[Stored data entries]
────────

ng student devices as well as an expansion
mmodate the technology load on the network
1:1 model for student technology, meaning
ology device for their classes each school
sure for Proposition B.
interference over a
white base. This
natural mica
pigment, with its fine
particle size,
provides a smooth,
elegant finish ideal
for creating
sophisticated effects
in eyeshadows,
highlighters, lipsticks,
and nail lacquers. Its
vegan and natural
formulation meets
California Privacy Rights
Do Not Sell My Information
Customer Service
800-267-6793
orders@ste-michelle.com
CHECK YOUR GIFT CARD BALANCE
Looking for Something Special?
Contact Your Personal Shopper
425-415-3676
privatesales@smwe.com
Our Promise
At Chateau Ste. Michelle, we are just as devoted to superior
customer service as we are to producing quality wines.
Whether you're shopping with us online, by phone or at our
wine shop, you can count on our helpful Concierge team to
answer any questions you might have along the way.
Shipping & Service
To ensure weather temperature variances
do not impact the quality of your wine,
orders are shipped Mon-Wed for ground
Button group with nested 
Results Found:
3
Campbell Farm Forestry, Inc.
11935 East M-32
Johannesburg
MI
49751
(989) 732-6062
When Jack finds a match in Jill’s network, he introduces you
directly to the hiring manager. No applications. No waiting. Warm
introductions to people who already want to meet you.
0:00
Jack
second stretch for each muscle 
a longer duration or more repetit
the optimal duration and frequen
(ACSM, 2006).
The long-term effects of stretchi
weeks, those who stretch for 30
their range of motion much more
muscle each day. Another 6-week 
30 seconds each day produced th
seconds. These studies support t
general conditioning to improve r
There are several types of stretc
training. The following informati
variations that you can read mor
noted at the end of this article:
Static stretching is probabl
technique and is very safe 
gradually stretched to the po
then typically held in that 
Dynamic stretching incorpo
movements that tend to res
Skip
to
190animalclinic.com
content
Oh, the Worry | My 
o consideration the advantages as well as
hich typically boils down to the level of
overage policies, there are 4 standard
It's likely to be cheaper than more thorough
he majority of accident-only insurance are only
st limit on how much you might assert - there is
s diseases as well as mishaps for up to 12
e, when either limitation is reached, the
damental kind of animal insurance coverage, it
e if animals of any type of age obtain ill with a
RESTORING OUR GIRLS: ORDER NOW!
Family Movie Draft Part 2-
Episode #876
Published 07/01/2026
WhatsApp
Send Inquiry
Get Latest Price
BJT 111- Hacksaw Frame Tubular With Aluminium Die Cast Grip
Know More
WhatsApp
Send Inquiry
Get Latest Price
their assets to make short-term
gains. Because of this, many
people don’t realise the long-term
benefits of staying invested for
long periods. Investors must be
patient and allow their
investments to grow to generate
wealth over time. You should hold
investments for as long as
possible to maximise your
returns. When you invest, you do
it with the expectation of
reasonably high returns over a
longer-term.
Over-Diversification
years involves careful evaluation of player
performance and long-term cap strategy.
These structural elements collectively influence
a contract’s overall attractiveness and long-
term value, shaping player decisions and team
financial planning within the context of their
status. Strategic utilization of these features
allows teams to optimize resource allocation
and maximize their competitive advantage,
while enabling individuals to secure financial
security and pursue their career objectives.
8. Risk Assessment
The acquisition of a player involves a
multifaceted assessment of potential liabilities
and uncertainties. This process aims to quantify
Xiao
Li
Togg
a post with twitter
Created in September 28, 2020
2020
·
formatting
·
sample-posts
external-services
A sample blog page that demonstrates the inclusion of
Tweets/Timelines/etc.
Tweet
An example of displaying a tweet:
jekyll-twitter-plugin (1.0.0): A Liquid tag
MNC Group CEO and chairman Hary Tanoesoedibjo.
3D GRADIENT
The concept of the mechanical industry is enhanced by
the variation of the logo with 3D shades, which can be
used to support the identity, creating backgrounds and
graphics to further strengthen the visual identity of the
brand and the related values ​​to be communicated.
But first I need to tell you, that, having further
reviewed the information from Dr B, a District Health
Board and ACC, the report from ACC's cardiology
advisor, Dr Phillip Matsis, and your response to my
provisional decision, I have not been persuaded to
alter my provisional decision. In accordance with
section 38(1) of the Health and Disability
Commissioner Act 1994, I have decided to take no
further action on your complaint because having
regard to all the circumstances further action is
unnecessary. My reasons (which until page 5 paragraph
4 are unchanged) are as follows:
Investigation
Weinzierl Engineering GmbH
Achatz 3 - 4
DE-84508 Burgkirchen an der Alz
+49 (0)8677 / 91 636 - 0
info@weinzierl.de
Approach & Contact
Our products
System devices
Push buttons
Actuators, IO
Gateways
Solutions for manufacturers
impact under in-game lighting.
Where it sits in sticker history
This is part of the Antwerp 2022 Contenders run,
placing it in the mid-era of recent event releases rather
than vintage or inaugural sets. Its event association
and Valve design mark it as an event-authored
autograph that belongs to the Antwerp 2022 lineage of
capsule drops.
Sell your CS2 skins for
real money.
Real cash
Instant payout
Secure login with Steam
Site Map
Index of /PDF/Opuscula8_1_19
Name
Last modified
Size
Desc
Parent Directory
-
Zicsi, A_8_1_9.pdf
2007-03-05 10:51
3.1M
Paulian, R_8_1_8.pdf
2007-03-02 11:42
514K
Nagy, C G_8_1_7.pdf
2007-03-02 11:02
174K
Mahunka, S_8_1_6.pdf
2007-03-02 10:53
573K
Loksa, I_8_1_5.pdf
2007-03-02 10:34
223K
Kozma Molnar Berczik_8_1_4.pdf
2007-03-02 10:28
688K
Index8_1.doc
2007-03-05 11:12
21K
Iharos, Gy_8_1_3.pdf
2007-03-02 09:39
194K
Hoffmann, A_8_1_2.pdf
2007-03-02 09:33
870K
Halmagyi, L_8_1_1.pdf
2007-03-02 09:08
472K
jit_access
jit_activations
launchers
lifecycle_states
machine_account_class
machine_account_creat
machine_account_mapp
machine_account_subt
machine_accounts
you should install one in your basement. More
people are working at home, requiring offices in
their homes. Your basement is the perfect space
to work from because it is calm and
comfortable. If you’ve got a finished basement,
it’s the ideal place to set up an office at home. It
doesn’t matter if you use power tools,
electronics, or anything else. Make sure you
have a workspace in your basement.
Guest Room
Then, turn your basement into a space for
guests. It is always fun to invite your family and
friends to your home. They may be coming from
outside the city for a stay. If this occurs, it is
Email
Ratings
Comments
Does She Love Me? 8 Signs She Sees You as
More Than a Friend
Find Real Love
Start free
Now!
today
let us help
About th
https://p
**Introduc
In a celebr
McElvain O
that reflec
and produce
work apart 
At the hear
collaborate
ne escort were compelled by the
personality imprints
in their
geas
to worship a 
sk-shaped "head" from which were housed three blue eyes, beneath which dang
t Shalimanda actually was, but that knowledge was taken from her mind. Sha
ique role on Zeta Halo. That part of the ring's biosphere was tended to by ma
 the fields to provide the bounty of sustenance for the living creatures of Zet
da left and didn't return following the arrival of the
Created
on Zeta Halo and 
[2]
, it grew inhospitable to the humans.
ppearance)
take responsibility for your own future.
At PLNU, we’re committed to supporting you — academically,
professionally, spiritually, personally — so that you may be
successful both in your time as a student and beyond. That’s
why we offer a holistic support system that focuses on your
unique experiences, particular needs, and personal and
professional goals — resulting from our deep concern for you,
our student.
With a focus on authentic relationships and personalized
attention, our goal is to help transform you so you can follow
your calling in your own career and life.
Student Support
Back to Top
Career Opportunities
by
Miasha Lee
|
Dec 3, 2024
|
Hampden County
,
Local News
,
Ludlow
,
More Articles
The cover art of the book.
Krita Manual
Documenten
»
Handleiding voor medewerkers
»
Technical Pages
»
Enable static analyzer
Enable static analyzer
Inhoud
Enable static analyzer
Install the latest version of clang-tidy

────────

:: Task prompt ::
An exact copy of the data, with every line intact, is the required answer.

:: Answer box ::
ng student devices as well as an expansion
mmodate the technology load on the network
1:1 model for student technology, meaning
ology device for their classes each school
sure for Proposition B.
interference over a
white base. This
natural mica
pigment, with its fine
particle size,
provides a smooth,
elegant finish ideal
for creating
sophisticated effects
in eyeshadows,
highlighters, lipsticks,
and nail lacquers. Its
vegan and natural
formulation meets
California Privacy Rights
Do Not Sell My Information
Customer Service
800-267-6793
orders@ste-michelle.com
CHECK YOUR GIFT CARD BALANCE
Looking for Something Special?
Contact Your Personal Shopper
425-415-3676
privatesales@smwe.com
Our Promise
At Chateau Ste. Michelle, we are just as devoted to superior
customer service as we are to producing quality wines.
Whether you're shopping with us online, by phone or at our
wine shop, you can count on our helpful Concierge team to
answer any questions you might have along the way.
Shipping & Service
To ensure weather temperature variances
do not impact the quality of your wine,
orders are shipped Mon-Wed for ground
Button group with nested 
Results Found:
3
Campbell Farm Forestry, Inc.
11935 East M-32
Johannesburg
MI
49751
(989) 732-6062
When Jack finds a match in Jill’s network, he introduces you
directly to the hiring manager. No applications. No waiting. Warm
introductions to people who already want to meet you.
0:00
Jack
second stretch for each muscle 
a longer duration or more repetit
the optimal duration and frequen
(ACSM, 2006).
The long-term effects of stretchi
weeks, those who stretch for 30
their range of motion much more
muscle each day. Another 6-week 
30 seconds each day produced th
seconds. These studies support t
general conditioning to improve r
There are several types of stretc
training. The following informati
variations that you can read mor
noted at the end of this article:
Static stretching is probabl
technique and is very safe 
gradually stretched to the po
then typically held in that 
Dynamic stretching incorpo
movements that tend to res
Skip
to
190animalclinic.com
content
Oh, the Worry | My 
o consideration the advantages as well as
hich typically boils down to the level of
overage policies, there are 4 standard
It's likely to be cheaper than more thorough
he majority of accident-only insurance are only
st limit on how much you might assert - there is
s diseases as well as mishaps for up to 12
e, when either limitation is reached, the
damental kind of animal insurance coverage, it
e if animals of any type of age obtain ill with a
RESTORING OUR GIRLS: ORDER NOW!
Family Movie Draft Part 2-
Episode #876
Published 07/01/2026
WhatsApp
Send Inquiry
Get Latest Price
BJT 111- Hacksaw Frame Tubular With Aluminium Die Cast Grip
Know More
WhatsApp
Send Inquiry
Get Latest Price
their assets to make short-term
gains. Because of this, many
people don’t realise the long-term
benefits of staying invested for
long periods. Investors must be
patient and allow their
investments to grow to generate
wealth over time. You should hold
investments for as long as
possible to maximise your
returns. When you invest, you do
it with the expectation of
reasonably high returns over a
longer-term.
Over-Diversification
years involves careful evaluation of player
performance and long-term cap strategy.
These structural elements collectively influence
a contract’s overall attractiveness and long-
term value, shaping player decisions and team
financial planning within the context of their
status. Strategic utilization of these features
allows teams to optimize resource allocation
and maximize their competitive advantage,
while enabling individuals to secure financial
security and pursue their career objectives.
8. Risk Assessment
The acquisition of a player involves a
multifaceted assessment of potential liabilities
and uncertainties. This process aims to quantify
Xiao
Li
Togg
a post with twitter
Created in September 28, 2020
2020
·
formatting
·
sample-posts
external-services
A sample blog page that demonstrates the inclusion of
Tweets/Timelines/etc.
Tweet
An example of displaying a tweet:
jekyll-twitter-plugin (1.0.0): A Liquid tag
MNC Group CEO and chairman Hary Tanoesoedibjo.
3D GRADIENT
The concept of the mechanical industry is enhanced by
the variation of the logo with 3D shades, which can be
used to support the identity, creating backgrounds and
graphics to further strengthen the visual identity of the
brand and the related values ​​to be communicated.
But first I need to tell you, that, having further
reviewed the information from Dr B, a District Health
Board and ACC, the report from ACC's cardiology
advisor, Dr Phillip Matsis, and your response to my
provisional decision, I have not been persuaded to
alter my provisional decision. In accordance with
section 38(1) of the Health and Disability
Commissioner Act 1994, I have decided to take no
further action on your complaint because having
regard to all the circumstances further action is
unnecessary. My reasons (which until page 5 paragraph
4 are unchanged) are as follows:
Investigation
Weinzierl Engineering GmbH
Achatz 3 - 4
DE-84508 Burgkirchen an der Alz
+49 (0)8677 / 91 636 - 0
info@weinzierl.de
Approach & Contact
Our products
System devices
Push buttons
Actuators, IO
Gateways
Solutions for manufacturers
impact under in-game lighting.
Where it sits in sticker history
This is part of the Antwerp 2022 Contenders run,
placing it in the mid-era of recent event releases rather
than vintage or inaugural sets. Its event association
and Valve design mark it as an event-authored
autograph that belongs to the Antwerp 2022 lineage of
capsule drops.
Sell your CS2 skins for
real money.
Real cash
Instant payout
Secure login with Steam
Site Map
Index of /PDF/Opuscula8_1_19
Name
Last modified
Size
Desc
Parent Directory
-
Zicsi, A_8_1_9.pdf
2007-03-05 10:51
3.1M
Paulian, R_8_1_8.pdf
2007-03-02 11:42
514K
Nagy, C G_8_1_7.pdf
2007-03-02 11:02
174K
Mahunka, S_8_1_6.pdf
2007-03-02 10:53
573K
Loksa, I_8_1_5.pdf
2007-03-02 10:34
223K
Kozma Molnar Berczik_8_1_4.pdf
2007-03-02 10:28
688K
Index8_1.doc
2007-03-05 11:12
21K
Iharos, Gy_8_1_3.pdf
2007-03-02 09:39
194K
Hoffmann, A_8_1_2.pdf
2007-03-02 09:33
870K
Halmagyi, L_8_1_1.pdf
2007-03-02 09:08
472K
jit_access
jit_activations
launchers
lifecycle_states
machine_account_class
machine_account_creat
machine_account_mapp
machine_account_subt
machine_accounts
you should install one in your basement. More
people are working at home, requiring offices in
their homes. Your basement is the perfect space
to work from because it is calm and
comfortable. If you’ve got a finished basement,
it’s the ideal place to set up an office at home. It
doesn’t matter if you use power tools,
electronics, or anything else. Make sure you
have a workspace in your basement.
Guest Room
Then, turn your basement into a space for
guests. It is always fun to invite your family and
friends to your home. They may be coming from
outside the city for a stay. If this occurs, it is
Email
Ratings
Comments
Does She Love Me? 8 Signs She Sees You as
More Than a Friend
Find Real Love
Start free
Now!
today
let us help
About th
https://p
**Introduc
In a celebr
McElvain O
that reflec
and produce
work apart 
At the hear
collaborate
ne escort were compelled by the
personality imprints
in their
geas
to worship a 
sk-shaped "head" from which were housed three blue eyes, beneath which dang
t Shalimanda actually was, but that knowledge was taken from her mind. Sha
ique role on Zeta Halo. That part of the ring's biosphere was tended to by ma
 the fields to provide the bounty of sustenance for the living creatures of Zet
da left and didn't return following the arrival of the
Created
on Zeta Halo and 
[2]
, it grew inhospitable to the humans.
ppearance)
take responsibility for your own future.
At PLNU, we’re committed to supporting you — academically,
professionally, spiritually, personally — so that you may be
successful both in your time as a student and beyond. That’s
why we offer a holistic support system that focuses on your
unique experiences, particular needs, and personal and
professional goals — resulting from our deep concern for you,
our student.
With a focus on authentic relationships and personalized
attention, our goal is to help transform you so you can follow
your calling in your own career and life.
Student Support
Back to Top
Career Opportunities
by
Miasha Lee
|
Dec 3, 2024
|
Hampden County
,
Local News
,
Ludlow
,
More Articles
The cover art of the book.
Krita Manual
Documenten
»
Handleiding voor medewerkers
»
Technical Pages
»
Enable static analyzer
Enable static analyzer
Inhoud
Enable static analyzer
Install the latest version of clang-tidy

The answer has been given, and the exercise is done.